According to the dictionary she is partly right, a conversation is ‘interactive’, it is ‘responding to something that has previously been said’. However the issue would seem to be that today’s definition is out of date, as it also indicates that a conversation is an oral process. And it is true, when we advise our clients on social media, we talk about engaging with their followers and social communities through online conversations. In other words, responding to feedback and being interactive, but not necessarily orally.
I also spotted an interesting article by FT feature writer John McDermott who wrote about “How to have a conversation: it’s a dying art, struck down by text, email and messaging. So how can we be taught how to talk to each other?” He had attended a class at The School of Life – set up by Alain de Botton – to help us have happier lives! The classes examined the history of conversation, the art of which reached its peak during the late 18th century (think of Jane Austen salons). The classes also gave six tips: be curious; take off your mask; empathise; get behind the job title; use adventurous openings; have courage. He concluded that successful conversations need not be a performance art, nor have a purpose, but that most people seek the act of talking, listening and learning.
We believe that effective public relations is also about having conversations, conversations that are intended to persuade people to change their behaviour.
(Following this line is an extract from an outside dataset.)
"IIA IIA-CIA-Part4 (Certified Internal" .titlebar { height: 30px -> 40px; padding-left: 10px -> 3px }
And we have developed our own framework for communications programmes called ‘The power of persuasive conversations’, based around five key steps: building credibility; telling compelling stories; listening and conversing; making connections and prompting change with a call to action.
The key to all these conversations, whether oral or through social media, is having rapport and listening; there is no need for literary references to prompt a good conversation. If you don’t listen properly, then you cannot respond. And the best place for a good conversation? Well, I and my fellow Kilimanjaro climbers would say a long walk; but I’ll leave it up to you to tell me your favourite place?